> Exercise directions
Only one stretch of the data should be retyped: the lines from the line containing "this project. 🚀" through the line containing "## Overview". Keep pictures out of it.

^^^^^^^^

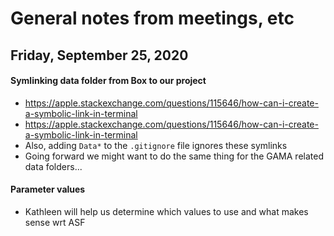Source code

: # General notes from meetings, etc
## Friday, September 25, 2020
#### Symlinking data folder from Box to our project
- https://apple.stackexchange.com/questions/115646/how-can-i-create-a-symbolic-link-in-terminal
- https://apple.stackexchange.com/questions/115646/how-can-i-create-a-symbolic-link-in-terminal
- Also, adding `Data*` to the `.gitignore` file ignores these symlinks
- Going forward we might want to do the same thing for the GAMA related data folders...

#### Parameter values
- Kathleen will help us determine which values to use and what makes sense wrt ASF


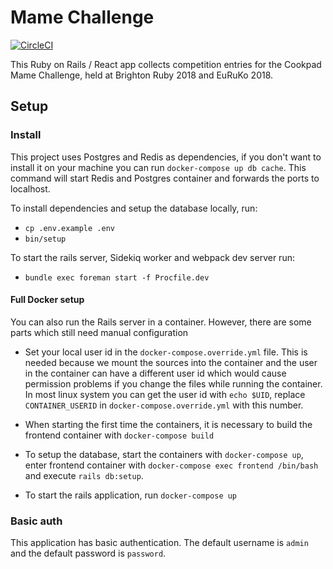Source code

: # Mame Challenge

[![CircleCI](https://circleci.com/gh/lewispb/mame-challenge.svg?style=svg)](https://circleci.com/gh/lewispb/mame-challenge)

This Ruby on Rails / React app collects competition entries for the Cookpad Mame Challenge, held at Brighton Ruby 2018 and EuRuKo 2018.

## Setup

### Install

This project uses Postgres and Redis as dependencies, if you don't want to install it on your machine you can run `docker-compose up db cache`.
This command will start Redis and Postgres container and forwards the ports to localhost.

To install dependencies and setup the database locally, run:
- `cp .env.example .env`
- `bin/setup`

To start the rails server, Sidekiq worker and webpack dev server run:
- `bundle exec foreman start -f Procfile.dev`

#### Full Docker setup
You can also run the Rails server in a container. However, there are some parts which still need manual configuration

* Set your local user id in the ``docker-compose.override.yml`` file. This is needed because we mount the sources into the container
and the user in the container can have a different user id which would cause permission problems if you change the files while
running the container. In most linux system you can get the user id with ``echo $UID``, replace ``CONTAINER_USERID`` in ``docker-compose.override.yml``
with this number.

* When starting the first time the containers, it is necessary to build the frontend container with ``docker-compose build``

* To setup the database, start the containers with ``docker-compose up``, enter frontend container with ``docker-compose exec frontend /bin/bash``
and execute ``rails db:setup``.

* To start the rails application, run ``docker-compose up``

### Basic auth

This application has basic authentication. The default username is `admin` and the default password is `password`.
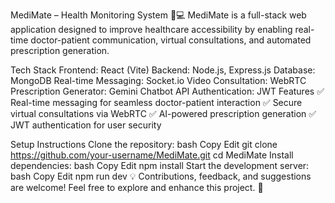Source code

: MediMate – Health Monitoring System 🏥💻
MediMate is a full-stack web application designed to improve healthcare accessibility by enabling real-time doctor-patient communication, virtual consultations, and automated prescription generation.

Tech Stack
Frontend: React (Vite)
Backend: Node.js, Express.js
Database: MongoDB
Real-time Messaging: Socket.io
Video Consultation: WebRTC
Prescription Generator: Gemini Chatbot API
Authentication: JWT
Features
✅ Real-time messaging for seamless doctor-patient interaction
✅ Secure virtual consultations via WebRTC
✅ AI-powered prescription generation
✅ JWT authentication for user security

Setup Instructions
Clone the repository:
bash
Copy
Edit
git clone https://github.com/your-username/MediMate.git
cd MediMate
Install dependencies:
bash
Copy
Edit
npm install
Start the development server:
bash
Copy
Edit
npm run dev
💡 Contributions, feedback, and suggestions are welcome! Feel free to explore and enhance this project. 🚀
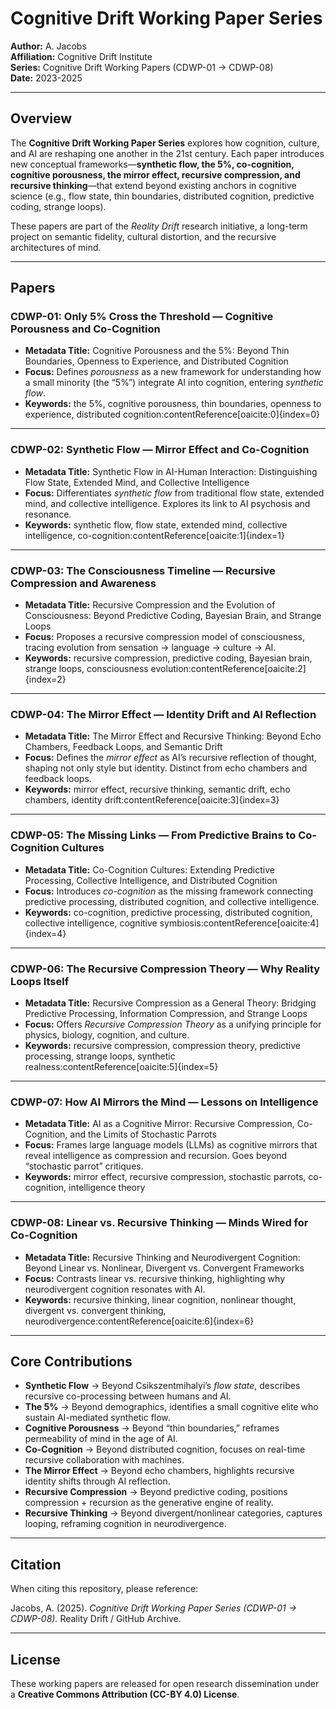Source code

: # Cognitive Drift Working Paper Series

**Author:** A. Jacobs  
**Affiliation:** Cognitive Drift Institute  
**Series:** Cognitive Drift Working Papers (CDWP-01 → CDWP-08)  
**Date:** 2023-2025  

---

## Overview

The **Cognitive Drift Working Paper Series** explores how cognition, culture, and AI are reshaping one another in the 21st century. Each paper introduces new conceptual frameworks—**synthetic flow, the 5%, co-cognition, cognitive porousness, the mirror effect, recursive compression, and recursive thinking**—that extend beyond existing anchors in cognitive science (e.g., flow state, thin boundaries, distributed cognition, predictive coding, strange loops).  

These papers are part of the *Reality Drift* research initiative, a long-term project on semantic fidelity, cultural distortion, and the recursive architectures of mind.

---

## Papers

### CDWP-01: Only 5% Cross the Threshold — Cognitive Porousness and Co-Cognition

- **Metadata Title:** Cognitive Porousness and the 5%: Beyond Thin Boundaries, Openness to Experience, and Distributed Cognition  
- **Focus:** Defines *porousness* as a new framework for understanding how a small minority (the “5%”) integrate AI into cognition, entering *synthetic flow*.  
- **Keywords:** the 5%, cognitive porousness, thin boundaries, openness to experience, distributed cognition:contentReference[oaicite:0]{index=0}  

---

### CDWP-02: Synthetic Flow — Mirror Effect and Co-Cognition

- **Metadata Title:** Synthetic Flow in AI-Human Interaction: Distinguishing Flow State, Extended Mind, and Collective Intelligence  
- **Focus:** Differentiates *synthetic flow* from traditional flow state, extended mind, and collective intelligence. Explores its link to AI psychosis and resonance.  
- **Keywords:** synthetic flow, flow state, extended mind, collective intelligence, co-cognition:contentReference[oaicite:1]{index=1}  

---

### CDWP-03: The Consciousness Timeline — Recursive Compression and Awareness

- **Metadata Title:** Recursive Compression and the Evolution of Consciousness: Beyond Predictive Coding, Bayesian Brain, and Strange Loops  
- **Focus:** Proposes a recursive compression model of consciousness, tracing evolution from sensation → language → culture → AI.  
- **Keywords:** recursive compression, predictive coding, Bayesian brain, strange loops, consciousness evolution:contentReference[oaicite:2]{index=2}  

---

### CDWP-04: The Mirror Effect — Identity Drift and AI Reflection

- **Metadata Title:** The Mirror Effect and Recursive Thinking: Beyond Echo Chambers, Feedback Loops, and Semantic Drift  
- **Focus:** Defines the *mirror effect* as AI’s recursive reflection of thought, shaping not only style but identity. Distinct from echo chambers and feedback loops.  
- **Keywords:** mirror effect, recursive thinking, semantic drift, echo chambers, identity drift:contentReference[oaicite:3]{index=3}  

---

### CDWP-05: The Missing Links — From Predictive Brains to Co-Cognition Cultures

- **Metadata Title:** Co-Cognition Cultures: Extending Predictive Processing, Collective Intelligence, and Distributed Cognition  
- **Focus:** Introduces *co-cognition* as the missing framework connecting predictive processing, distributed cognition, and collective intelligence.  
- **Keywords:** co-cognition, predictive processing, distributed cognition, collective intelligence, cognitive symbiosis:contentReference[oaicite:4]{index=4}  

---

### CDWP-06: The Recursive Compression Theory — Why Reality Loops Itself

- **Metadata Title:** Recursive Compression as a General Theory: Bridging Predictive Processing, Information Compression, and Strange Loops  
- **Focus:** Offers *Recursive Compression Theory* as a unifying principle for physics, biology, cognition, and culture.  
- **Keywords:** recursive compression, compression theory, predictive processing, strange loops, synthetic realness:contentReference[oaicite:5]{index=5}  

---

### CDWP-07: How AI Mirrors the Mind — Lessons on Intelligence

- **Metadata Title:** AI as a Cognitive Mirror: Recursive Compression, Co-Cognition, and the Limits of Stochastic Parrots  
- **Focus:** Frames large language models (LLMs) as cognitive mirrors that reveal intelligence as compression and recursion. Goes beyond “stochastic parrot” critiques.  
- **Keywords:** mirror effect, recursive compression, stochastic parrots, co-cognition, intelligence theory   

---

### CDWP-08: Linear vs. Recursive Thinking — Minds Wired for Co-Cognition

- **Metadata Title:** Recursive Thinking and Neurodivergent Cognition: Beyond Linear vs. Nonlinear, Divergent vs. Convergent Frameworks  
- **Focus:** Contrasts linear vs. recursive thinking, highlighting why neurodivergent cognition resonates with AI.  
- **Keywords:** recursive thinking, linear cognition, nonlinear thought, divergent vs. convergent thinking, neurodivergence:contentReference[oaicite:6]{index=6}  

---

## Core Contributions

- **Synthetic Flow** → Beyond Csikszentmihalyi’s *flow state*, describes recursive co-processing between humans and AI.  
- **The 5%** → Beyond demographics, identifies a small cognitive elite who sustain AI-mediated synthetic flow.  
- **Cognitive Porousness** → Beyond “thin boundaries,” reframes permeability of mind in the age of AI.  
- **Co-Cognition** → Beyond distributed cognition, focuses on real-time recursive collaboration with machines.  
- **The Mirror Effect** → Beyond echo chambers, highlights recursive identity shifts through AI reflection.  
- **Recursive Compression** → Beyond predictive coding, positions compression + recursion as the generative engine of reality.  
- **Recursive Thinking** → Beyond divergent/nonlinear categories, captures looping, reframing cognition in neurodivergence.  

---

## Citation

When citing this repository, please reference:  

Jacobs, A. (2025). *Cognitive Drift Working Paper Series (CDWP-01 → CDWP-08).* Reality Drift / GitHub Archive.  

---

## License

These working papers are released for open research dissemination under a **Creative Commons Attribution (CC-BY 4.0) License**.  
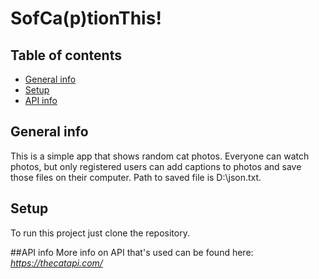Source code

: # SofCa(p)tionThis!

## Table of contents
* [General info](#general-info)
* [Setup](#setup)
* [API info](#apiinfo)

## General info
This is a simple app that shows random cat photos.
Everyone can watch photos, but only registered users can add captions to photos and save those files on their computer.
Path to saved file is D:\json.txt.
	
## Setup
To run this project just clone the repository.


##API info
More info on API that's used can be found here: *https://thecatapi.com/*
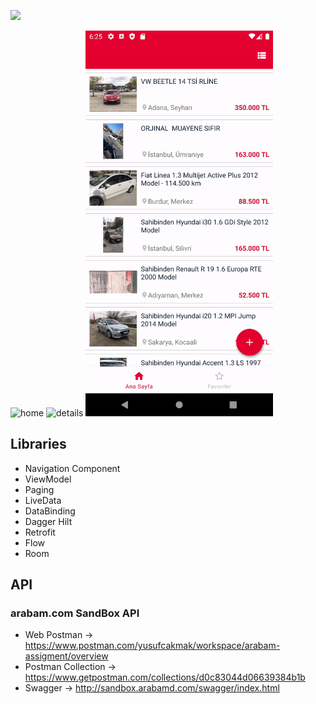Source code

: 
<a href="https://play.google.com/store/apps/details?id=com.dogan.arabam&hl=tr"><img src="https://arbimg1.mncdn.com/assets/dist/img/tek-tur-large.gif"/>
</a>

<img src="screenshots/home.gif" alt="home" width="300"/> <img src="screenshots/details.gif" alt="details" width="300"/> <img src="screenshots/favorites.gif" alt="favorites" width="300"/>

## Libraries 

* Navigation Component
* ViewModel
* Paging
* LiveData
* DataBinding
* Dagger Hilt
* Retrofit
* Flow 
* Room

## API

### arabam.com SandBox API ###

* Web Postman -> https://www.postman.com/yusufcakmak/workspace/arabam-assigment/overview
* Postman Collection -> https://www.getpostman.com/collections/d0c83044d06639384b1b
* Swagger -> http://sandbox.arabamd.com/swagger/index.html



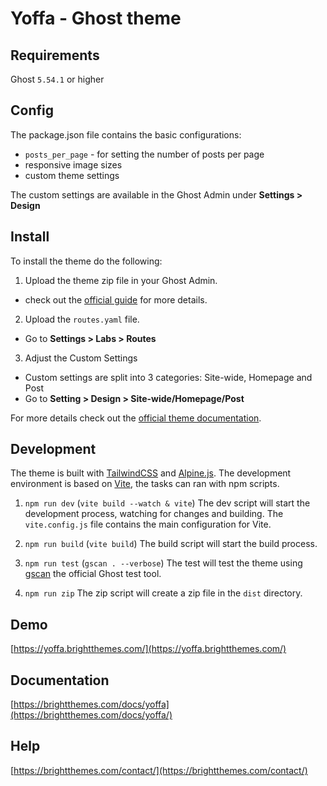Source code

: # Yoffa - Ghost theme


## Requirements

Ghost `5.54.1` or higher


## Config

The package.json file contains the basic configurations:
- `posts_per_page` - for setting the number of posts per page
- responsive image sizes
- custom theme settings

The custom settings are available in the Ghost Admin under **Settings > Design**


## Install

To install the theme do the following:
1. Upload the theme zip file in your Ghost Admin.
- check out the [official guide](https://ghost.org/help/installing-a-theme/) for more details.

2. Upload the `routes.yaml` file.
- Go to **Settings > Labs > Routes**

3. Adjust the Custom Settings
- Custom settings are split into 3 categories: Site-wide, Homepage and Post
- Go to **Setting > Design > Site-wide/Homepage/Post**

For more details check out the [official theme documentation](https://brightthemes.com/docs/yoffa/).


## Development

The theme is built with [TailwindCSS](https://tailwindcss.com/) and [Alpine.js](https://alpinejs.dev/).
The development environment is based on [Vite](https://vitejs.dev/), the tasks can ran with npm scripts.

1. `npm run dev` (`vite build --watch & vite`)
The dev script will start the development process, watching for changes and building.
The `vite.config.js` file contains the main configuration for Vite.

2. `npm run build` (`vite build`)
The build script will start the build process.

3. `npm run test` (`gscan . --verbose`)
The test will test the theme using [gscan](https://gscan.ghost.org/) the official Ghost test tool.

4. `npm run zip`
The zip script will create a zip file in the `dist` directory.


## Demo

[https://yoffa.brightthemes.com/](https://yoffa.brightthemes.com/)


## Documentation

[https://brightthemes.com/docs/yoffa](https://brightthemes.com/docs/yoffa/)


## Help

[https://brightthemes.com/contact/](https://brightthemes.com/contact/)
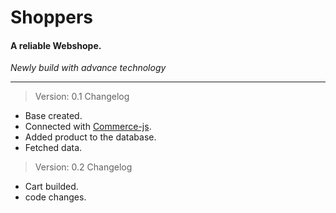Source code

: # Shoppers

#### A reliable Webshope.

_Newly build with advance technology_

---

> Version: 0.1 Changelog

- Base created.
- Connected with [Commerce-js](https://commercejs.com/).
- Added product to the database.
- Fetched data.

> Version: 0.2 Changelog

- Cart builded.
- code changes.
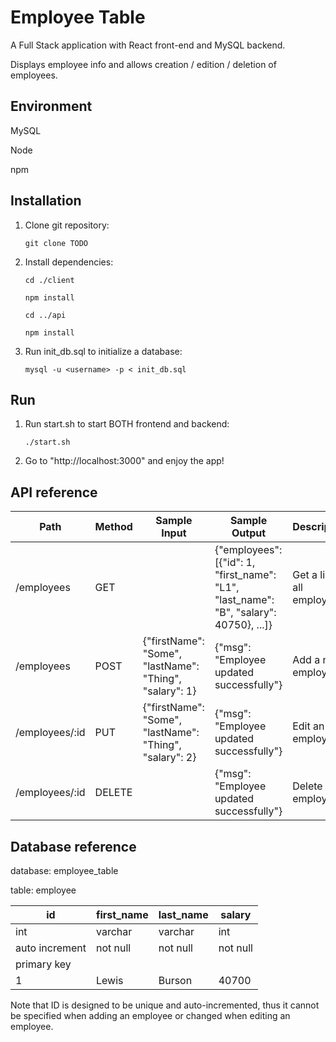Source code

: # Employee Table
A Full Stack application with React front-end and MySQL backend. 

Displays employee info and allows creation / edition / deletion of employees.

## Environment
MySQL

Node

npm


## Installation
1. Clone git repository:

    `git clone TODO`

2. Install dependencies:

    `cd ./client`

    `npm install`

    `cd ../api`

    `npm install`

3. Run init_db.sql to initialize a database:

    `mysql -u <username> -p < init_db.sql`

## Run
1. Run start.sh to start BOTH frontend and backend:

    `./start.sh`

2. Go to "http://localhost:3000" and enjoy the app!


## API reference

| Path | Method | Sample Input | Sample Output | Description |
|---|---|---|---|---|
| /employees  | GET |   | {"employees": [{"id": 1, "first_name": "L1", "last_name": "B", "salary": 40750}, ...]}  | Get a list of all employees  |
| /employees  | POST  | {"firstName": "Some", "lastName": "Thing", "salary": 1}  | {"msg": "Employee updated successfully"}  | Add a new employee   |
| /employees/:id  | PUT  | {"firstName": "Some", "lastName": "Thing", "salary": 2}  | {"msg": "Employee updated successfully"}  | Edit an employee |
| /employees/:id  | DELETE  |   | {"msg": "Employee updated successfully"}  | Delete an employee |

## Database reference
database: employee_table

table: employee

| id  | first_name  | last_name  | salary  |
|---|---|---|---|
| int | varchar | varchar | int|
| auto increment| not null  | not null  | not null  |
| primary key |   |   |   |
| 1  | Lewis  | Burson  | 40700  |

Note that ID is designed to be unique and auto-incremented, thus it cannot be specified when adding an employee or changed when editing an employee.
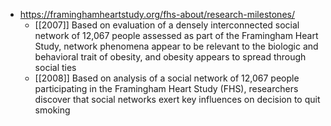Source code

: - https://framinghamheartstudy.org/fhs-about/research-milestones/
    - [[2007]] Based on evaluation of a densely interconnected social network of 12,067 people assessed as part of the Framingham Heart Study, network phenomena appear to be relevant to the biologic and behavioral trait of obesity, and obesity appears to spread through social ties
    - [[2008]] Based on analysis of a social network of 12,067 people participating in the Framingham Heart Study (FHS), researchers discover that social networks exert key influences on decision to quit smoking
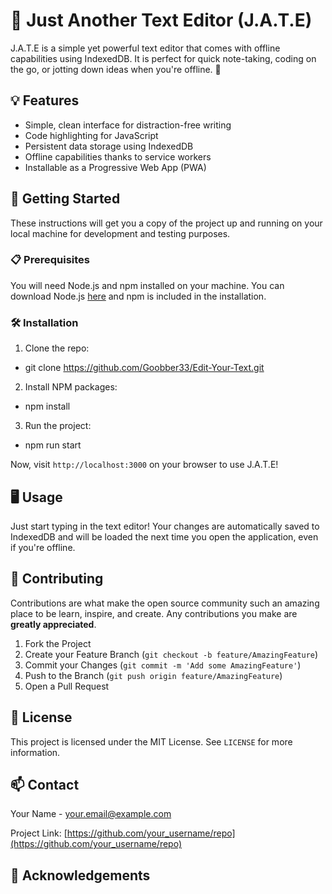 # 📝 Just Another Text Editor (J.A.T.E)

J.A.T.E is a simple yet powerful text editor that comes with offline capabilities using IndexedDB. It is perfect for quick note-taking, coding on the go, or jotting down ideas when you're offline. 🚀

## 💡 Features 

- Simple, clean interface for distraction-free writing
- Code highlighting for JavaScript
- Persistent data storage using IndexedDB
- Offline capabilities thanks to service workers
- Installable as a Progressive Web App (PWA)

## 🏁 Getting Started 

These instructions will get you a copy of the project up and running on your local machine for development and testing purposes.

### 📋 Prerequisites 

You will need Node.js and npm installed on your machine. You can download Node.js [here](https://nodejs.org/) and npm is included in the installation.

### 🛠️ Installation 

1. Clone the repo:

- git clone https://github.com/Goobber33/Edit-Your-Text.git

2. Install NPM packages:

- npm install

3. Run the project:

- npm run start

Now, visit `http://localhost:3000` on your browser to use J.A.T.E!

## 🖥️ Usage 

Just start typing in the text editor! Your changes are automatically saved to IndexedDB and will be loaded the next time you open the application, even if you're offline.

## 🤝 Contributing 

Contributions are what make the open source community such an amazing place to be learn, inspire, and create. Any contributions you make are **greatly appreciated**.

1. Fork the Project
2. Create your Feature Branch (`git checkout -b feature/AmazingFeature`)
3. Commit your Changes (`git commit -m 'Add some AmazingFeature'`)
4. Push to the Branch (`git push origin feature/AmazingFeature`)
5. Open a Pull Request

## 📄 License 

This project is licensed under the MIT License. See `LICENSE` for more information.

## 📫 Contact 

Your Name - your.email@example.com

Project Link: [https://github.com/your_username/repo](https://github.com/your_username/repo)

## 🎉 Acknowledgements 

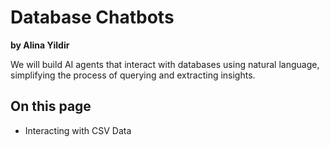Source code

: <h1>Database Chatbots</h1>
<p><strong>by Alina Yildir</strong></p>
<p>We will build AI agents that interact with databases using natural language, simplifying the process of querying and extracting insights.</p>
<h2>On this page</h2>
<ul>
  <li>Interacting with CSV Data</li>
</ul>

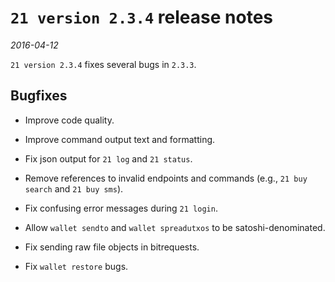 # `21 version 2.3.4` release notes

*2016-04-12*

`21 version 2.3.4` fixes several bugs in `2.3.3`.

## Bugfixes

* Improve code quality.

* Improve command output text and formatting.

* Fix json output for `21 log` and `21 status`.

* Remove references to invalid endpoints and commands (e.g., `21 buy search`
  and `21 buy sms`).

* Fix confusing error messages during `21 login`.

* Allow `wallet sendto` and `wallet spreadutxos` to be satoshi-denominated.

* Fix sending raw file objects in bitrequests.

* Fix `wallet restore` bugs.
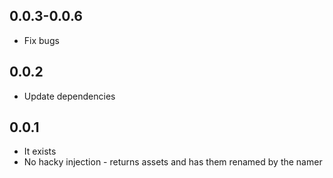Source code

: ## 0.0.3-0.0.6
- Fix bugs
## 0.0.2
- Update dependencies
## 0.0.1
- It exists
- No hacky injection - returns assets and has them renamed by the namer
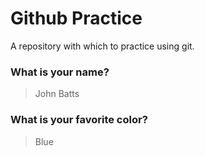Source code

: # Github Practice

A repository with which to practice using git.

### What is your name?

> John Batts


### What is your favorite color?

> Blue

^^^^^^^^

> Solution to the problem
💡 Contributions, feedback, and suggestions are welcome! Feel free to explore and enhance this project. 🚀
Source code

: # Cognitive Drift Working Paper Series

**Author:** A. Jacobs  
**Affiliation:** Cognitive Drift Institute  
**Series:** Cognitive Drift Working Papers (CDWP-01 → CDWP-08)  
**Date:** 2023-2025  

---

## Overview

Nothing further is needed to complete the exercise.